━━━ TASK DATA

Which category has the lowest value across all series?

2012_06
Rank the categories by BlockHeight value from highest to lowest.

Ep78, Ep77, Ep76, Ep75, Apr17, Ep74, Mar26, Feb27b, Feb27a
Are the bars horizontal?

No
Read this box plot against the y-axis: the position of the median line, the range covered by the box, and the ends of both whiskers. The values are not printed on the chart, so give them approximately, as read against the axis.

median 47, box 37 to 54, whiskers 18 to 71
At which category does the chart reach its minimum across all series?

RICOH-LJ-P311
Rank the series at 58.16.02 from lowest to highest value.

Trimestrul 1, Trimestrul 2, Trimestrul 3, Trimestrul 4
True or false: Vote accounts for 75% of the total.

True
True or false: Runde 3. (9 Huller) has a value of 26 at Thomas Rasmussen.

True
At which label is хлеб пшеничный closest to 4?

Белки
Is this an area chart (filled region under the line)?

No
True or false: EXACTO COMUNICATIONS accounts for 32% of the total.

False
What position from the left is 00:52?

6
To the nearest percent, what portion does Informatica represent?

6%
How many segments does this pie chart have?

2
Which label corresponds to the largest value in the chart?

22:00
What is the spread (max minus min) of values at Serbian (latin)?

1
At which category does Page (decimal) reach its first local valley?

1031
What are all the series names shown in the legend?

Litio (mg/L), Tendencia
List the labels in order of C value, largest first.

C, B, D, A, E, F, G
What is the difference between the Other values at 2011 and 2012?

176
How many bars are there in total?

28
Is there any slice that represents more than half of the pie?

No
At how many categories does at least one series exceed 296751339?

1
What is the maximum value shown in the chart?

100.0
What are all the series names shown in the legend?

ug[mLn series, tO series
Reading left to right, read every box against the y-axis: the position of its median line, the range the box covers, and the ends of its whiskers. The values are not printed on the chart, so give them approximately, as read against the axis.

━━━━━━

Identify every line of the records that contains the word "True", matching its case exactly, and copy each such line in full.

True or false: Vote accounts for 75% of the total.
True
True or false: Runde 3. (9 Huller) has a value of 26 at Thomas Rasmussen.
True
True or false: EXACTO COMUNICATIONS accounts for 32% of the total.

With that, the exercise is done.